Opec yesterday predicted higher demand for its crude oil next year, sticking to its view that a strategy of letting prices fall will curb supply from the US and other rival producers.
The monthly report from the Organisation of the Petroleum Exporting Countries (Opec), however, trimmed its estimate for 2016 global oil demand growth and predicted a less dramatic slowdown in non-Opecsupply than the International Energy Agency.
Opec said it expected demand for its crude next year to average 30.31m barrels per day, up 190,000 barrels per day from last month, despite slower demand growth overall due to a weaker outlook for Latin America and China.
Oil is trading below $50 a barrel, less than half its level of June 2014.

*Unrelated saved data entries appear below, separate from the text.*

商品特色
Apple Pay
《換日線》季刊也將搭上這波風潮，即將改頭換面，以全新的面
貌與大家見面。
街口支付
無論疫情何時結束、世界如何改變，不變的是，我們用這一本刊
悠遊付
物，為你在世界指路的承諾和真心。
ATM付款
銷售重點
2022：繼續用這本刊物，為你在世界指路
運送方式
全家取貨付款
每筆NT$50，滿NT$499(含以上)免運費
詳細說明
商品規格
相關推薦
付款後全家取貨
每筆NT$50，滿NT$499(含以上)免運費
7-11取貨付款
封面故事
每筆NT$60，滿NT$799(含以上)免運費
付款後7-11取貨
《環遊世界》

However, Opec has refused to reduce its output, seeking to recover market share by slowing higher-cost production in the US and elsewhere that had been encouraged by Opec’s former policy of keeping prices near $100.
“Despite moderate economic growth, recent data shows better-than-expected oil-demand in the main consuming countries,” Opec said in the report.
“At the same time, US oil production has shown signs of slowing.
“This could contribute to a reduction in the imbalance of oil market fundamentals, however, it remains to be seen to what extent this can be achieved in the months to come.”
Opec expects supply from non-member countries to rise 160,000 barrels next year, a downward revision of 110,000 barrels from last month and marking a sizeable slowdown from growth of 880,000 barrels in 2015.